DATASET RECORDS:

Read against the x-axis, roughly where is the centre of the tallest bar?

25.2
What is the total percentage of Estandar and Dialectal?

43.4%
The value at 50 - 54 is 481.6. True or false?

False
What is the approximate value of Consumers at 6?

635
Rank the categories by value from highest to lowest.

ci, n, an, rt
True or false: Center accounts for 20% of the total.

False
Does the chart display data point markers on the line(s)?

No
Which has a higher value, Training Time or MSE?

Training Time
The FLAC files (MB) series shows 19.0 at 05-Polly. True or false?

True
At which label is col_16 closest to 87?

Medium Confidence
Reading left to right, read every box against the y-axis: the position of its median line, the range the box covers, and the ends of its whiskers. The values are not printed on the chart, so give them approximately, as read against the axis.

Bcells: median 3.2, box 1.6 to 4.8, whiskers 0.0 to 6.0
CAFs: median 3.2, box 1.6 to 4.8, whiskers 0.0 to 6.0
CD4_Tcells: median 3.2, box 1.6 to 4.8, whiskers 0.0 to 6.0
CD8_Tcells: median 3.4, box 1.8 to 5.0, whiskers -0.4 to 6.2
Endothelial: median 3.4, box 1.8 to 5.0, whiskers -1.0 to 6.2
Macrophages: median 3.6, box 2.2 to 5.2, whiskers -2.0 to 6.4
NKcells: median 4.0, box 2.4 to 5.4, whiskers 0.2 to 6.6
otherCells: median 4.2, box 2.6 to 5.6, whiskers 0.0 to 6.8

EXERCISE REQUIREMENTS: Pull out every line from the rows above that contains the word "axis", and copy each one in full.

EXERCISE ANSWER:
Read against the x-axis, roughly where is the centre of the tallest bar?
Reading left to right, read every box against the y-axis: the position of its median line, the range the box covers, and the ends of its whiskers. The values are not printed on the chart, so give them approximately, as read against the axis.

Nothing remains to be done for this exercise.